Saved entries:
—————

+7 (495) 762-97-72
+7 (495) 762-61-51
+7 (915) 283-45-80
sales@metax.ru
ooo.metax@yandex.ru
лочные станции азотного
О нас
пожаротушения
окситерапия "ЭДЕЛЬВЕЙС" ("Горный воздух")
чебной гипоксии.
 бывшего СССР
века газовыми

—————

--- Your task ---
Return all of the lines above unchanged.

--- Solution to the exercise ---
+7 (495) 762-97-72
+7 (495) 762-61-51
+7 (915) 283-45-80
sales@metax.ru
ooo.metax@yandex.ru
лочные станции азотного
О нас
пожаротушения
окситерапия "ЭДЕЛЬВЕЙС" ("Горный воздух")
чебной гипоксии.
 бывшего СССР
века газовыми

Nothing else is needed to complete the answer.